Wir haben kein Problem damit, wenn andere Personen eine andere Sprache sprechen. Wenn aber Freunde, Familienmitglieder oder andere Menschen, deren Begriff von Realität wir vertrauen, die Realität in einem so entscheidenden Bereich wie Farbe plötzlich anders wahrnehmen als wir selbst, stellt sich uns – für einen viel zu kurzen, aber wunderbaren Moment – die existenzielle, wenn auch weitgehend unterbewusste Frage, wie wir die Welt um uns herum wahrnehmen. Es rührt an etwas im innersten Kern dessen, wie Menschen sich selbst, ihr Bewusstsein und ihre Existenz begreifen. Die Schauspielerin und Autorin Mindy Kaling twitterte inmitten der Aufregung um #TheDress am 25. Februar (und das war nur einer ihrer vielen leidenschaftlichen Tweets zu diesem Thema): »Ich glaube, dieses Kleid macht mich deshalb so verrückt, weil es meinen Begriff von objektiver Wahrheit angreift.«

The Dress hat uns auf die Krux mit der Wahrnehmung und dem Selbst aufmerksam gemacht: Es gibt sie zwar, die »objektive Wahrheit« oder auch Realität, aber unser Gehirn gewährt uns keinen Zugang zu ihr.
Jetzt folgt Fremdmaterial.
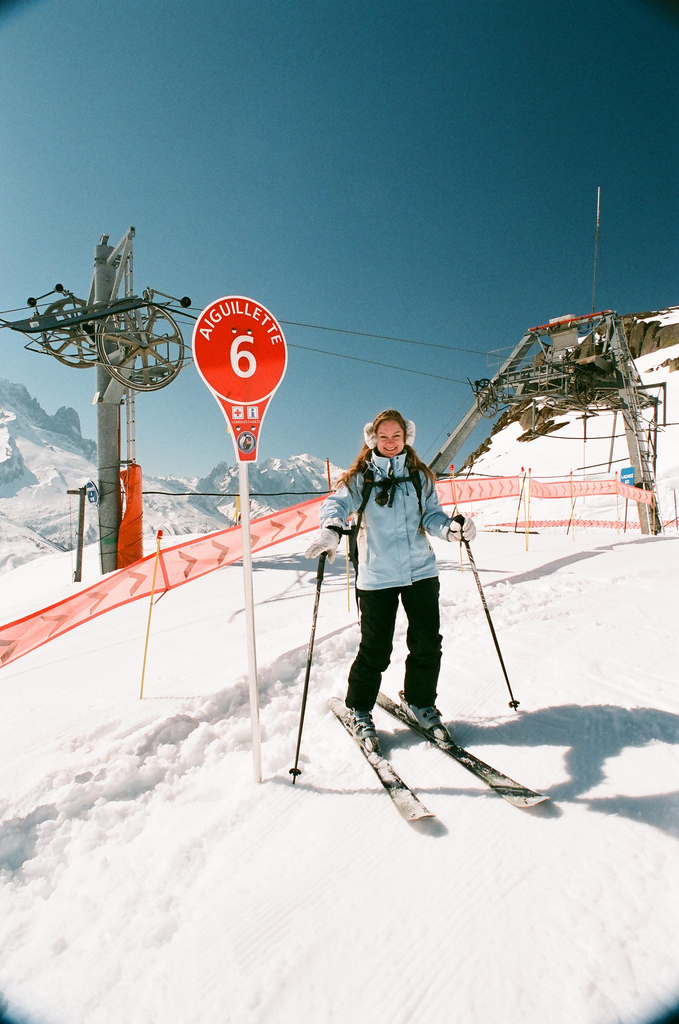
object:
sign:
[191, 295, 289, 464]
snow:
[393, 785, 426, 817]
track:
[0, 621, 362, 890]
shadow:
[262, 704, 679, 841]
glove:
[304, 517, 344, 564]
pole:
[288, 548, 330, 784]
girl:
[305, 406, 477, 753]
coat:
[319, 449, 454, 592]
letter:
[200, 329, 211, 342]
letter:
[204, 318, 215, 327]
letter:
[209, 309, 222, 323]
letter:
[219, 302, 230, 316]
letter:
[231, 302, 236, 315]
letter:
[245, 302, 252, 316]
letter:
[252, 307, 262, 323]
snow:
[0, 307, 679, 1024]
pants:
[345, 577, 444, 714]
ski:
[327, 696, 436, 820]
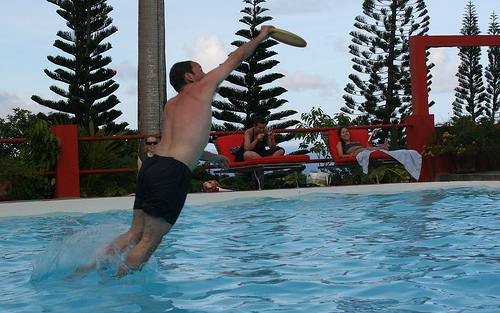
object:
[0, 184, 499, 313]
pool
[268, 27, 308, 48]
frisbee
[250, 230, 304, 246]
ripples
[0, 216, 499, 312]
water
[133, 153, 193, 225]
shorts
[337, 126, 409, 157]
people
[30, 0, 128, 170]
trees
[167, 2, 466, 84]
sky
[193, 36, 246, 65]
clouds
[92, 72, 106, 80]
leaves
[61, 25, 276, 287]
male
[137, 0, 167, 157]
trunks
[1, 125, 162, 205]
fence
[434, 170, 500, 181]
entry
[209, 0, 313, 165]
tree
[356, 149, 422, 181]
towel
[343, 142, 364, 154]
bathing suit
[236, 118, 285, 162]
lady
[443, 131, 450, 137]
flowers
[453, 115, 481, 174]
plant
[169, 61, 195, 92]
hair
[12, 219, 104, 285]
waves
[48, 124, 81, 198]
poles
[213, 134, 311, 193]
chairs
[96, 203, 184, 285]
legs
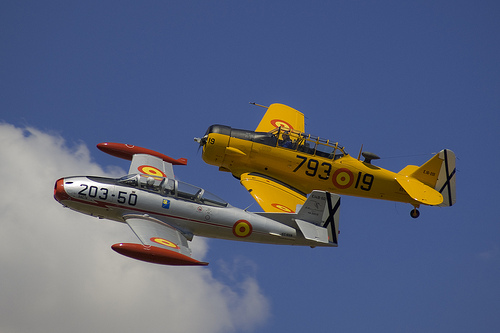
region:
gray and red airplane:
[46, 133, 350, 269]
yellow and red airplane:
[211, 97, 481, 257]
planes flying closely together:
[36, 79, 486, 286]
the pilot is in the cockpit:
[132, 168, 166, 205]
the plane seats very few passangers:
[245, 122, 352, 177]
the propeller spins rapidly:
[176, 112, 216, 164]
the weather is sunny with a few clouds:
[6, 36, 496, 331]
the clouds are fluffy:
[5, 112, 262, 331]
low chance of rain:
[8, 15, 492, 327]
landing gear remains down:
[408, 205, 422, 230]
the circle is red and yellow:
[159, 232, 181, 272]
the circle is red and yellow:
[164, 237, 169, 256]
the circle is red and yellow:
[165, 230, 173, 247]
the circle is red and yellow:
[162, 235, 172, 252]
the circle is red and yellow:
[154, 235, 174, 262]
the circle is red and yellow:
[161, 236, 167, 250]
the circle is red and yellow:
[167, 236, 168, 242]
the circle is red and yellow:
[162, 237, 180, 259]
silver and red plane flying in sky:
[49, 130, 355, 277]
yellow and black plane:
[192, 88, 474, 230]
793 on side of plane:
[290, 152, 337, 186]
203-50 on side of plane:
[77, 183, 147, 210]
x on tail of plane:
[437, 147, 472, 216]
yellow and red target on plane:
[229, 214, 259, 241]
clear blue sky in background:
[328, 20, 467, 107]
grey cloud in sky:
[2, 206, 64, 323]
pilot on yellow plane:
[268, 122, 348, 167]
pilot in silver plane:
[129, 169, 219, 209]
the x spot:
[324, 211, 334, 229]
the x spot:
[327, 208, 341, 240]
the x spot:
[324, 217, 335, 244]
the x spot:
[327, 212, 346, 251]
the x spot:
[327, 205, 339, 227]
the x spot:
[320, 212, 330, 230]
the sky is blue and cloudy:
[242, 289, 277, 321]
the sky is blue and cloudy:
[238, 272, 264, 299]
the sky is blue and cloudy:
[252, 278, 289, 307]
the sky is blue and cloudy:
[237, 298, 298, 332]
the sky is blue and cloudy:
[257, 274, 277, 291]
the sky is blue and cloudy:
[256, 290, 274, 305]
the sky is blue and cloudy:
[250, 309, 268, 314]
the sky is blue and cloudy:
[208, 265, 226, 276]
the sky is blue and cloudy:
[253, 308, 280, 330]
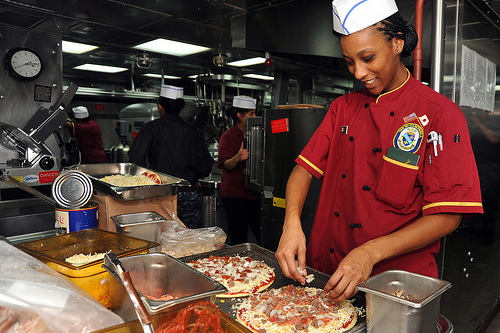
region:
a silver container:
[337, 259, 451, 331]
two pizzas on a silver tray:
[186, 243, 381, 331]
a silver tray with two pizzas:
[171, 230, 388, 331]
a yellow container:
[17, 209, 187, 321]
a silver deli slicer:
[2, 85, 107, 212]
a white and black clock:
[1, 35, 48, 84]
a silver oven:
[222, 76, 372, 258]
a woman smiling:
[326, 3, 404, 108]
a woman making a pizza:
[236, 8, 479, 330]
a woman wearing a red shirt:
[326, 2, 458, 322]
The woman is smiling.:
[319, 0, 436, 111]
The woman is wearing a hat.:
[320, 0, 429, 101]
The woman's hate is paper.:
[326, 0, 424, 101]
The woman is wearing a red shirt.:
[273, 0, 489, 300]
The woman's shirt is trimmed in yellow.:
[268, 0, 491, 277]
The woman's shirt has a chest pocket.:
[272, 0, 487, 306]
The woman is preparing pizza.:
[176, 1, 483, 331]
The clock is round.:
[1, 38, 46, 88]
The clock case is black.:
[3, 41, 49, 89]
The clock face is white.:
[3, 38, 48, 86]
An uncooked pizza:
[242, 284, 358, 331]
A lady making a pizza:
[265, 1, 478, 331]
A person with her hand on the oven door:
[216, 90, 280, 245]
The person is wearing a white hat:
[131, 81, 215, 221]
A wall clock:
[5, 48, 45, 80]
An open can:
[52, 167, 97, 237]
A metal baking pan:
[73, 159, 189, 196]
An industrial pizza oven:
[256, 103, 318, 258]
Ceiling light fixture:
[133, 35, 213, 57]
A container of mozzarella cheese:
[25, 225, 156, 301]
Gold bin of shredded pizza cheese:
[44, 223, 144, 298]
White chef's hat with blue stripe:
[318, 0, 398, 34]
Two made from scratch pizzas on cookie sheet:
[181, 230, 362, 331]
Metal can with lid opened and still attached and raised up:
[49, 163, 98, 232]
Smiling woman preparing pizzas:
[251, 0, 488, 301]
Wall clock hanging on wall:
[7, 33, 49, 91]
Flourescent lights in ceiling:
[53, 17, 293, 97]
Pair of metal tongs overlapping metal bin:
[93, 238, 155, 331]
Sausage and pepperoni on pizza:
[248, 286, 340, 329]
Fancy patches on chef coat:
[378, 108, 443, 170]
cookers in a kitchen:
[13, 5, 485, 327]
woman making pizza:
[213, 0, 480, 331]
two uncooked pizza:
[187, 248, 370, 331]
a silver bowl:
[351, 263, 458, 331]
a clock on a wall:
[8, 33, 48, 90]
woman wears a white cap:
[311, 0, 458, 160]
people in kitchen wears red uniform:
[6, 4, 491, 284]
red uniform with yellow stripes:
[298, 77, 486, 280]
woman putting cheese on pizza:
[234, 0, 476, 331]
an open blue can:
[43, 165, 105, 233]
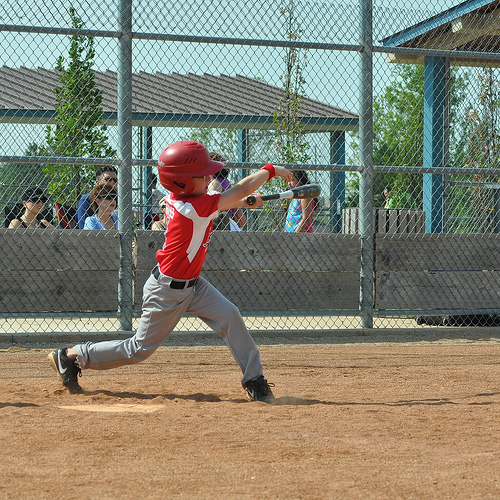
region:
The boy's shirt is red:
[144, 197, 219, 277]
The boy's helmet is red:
[147, 119, 231, 199]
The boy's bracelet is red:
[250, 153, 287, 175]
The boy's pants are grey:
[69, 290, 264, 373]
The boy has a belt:
[130, 261, 230, 301]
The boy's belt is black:
[134, 262, 250, 305]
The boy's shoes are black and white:
[42, 340, 107, 405]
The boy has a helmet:
[145, 122, 215, 192]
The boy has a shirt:
[140, 175, 230, 280]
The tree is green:
[35, 60, 116, 212]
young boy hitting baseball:
[48, 137, 326, 404]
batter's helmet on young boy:
[159, 137, 226, 199]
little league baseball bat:
[236, 178, 328, 213]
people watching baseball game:
[12, 163, 127, 230]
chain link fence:
[8, 1, 498, 328]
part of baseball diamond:
[6, 343, 498, 498]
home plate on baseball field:
[50, 392, 168, 419]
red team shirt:
[152, 189, 226, 289]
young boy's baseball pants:
[81, 262, 266, 382]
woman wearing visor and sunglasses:
[81, 182, 122, 230]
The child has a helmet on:
[121, 133, 248, 211]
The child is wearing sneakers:
[24, 330, 322, 433]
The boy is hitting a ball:
[113, 127, 371, 237]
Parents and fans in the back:
[15, 186, 410, 266]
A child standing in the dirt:
[36, 363, 318, 465]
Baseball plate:
[43, 388, 178, 460]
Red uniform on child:
[130, 192, 252, 284]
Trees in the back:
[38, 17, 405, 144]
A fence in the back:
[18, 198, 425, 344]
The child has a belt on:
[133, 255, 233, 334]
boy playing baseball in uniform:
[101, 124, 335, 486]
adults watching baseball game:
[14, 157, 133, 265]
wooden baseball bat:
[235, 176, 347, 229]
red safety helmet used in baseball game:
[141, 142, 256, 206]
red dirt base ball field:
[205, 323, 489, 487]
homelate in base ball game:
[40, 363, 192, 464]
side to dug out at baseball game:
[367, 1, 492, 350]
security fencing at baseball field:
[25, 7, 477, 444]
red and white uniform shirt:
[148, 181, 239, 312]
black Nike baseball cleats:
[40, 331, 89, 403]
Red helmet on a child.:
[155, 138, 225, 189]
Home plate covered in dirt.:
[52, 399, 166, 417]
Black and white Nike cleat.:
[237, 376, 279, 403]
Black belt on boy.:
[150, 267, 201, 290]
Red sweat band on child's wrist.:
[260, 162, 275, 178]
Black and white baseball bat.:
[245, 179, 323, 205]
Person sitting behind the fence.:
[8, 187, 56, 230]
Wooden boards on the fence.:
[131, 226, 365, 316]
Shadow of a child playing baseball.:
[80, 385, 498, 405]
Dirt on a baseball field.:
[79, 425, 149, 462]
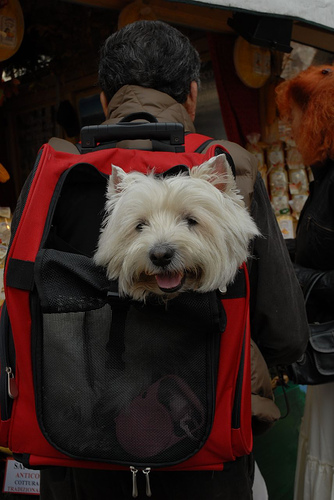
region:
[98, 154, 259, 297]
Head of a white dog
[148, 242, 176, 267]
Nose of a white dog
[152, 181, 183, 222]
White fur of a dog's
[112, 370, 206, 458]
Leash behind a bag's mesh pocket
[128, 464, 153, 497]
Handles for a zipper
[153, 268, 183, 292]
Pink tongue on a dog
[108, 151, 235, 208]
Ears on a dog's head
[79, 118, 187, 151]
A black handle of a bag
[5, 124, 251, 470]
A red backpack with a dog inside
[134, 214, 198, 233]
A dog's black eyes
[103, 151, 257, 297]
white long haired dog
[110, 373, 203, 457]
pink leash in the bag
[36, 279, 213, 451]
black netting on the bag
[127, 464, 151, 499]
two silver zipper pulls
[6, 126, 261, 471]
red and black backpack the man is wearing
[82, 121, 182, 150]
black handle on the bag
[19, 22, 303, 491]
man wearing the backpack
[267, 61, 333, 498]
woman with red hair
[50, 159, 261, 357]
dog riding in a backpack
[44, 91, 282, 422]
brown vest the man is wearing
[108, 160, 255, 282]
the dog is white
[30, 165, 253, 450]
the dog is in the bag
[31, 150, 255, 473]
the bag is red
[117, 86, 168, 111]
the jacket is brown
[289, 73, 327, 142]
the hair is brown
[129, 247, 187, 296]
the mouth is open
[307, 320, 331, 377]
the bag is blackin color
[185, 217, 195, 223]
the eyes are black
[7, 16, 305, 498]
the man is carrying a bag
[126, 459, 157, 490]
two zippers are on the bag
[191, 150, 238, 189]
ear of a white dog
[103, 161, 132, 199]
ear of a white dog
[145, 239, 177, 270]
nose of a white dog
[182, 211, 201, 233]
eye of a white dog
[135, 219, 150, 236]
eye of a white dog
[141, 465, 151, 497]
metal zipper on a back pack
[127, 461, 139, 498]
metal zipper on a back pack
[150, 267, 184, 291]
tongue of a white dog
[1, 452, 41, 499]
red and white sign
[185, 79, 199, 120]
ear of a person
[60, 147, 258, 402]
a white dog in a back pack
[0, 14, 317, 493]
a man with a pack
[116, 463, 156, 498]
two silver zipper on pack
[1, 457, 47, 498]
a red and white sign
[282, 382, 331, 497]
a lace white skirt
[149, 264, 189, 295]
a pink tougne of dog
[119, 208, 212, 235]
mostly hair covered eyes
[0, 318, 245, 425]
part of red and black backpack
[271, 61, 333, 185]
a red fussy hair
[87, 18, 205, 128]
the back of a man's head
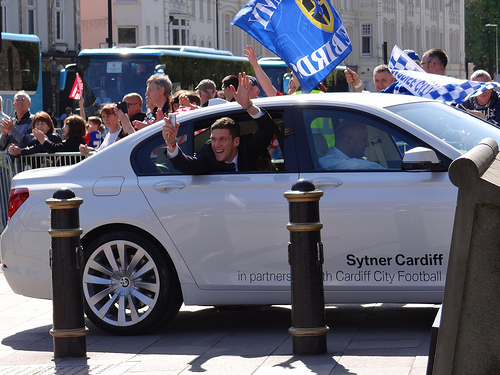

Das Foto des Kleids hat uns einen schockierenden »Blick« auf die Risse in unserer extrem subjektiven Realität eröffnet – und genau das hat uns erschüttert oder zumindest ein wenig durcheinandergebracht. Der Schlüssel, um zu begreifen, wie wir durch ein besseres Verständnis der Wahrnehmung unsere Kreativität steigern können, ist – wie Sie bald sehen werden – eben dieser kleine Schritt in eine existenzielle Unsicherheit, welcher die Leute so aufgewühlt hat. The Dress hat sie fast wahnsinnig gemacht, war aber auch unglaublich spannend.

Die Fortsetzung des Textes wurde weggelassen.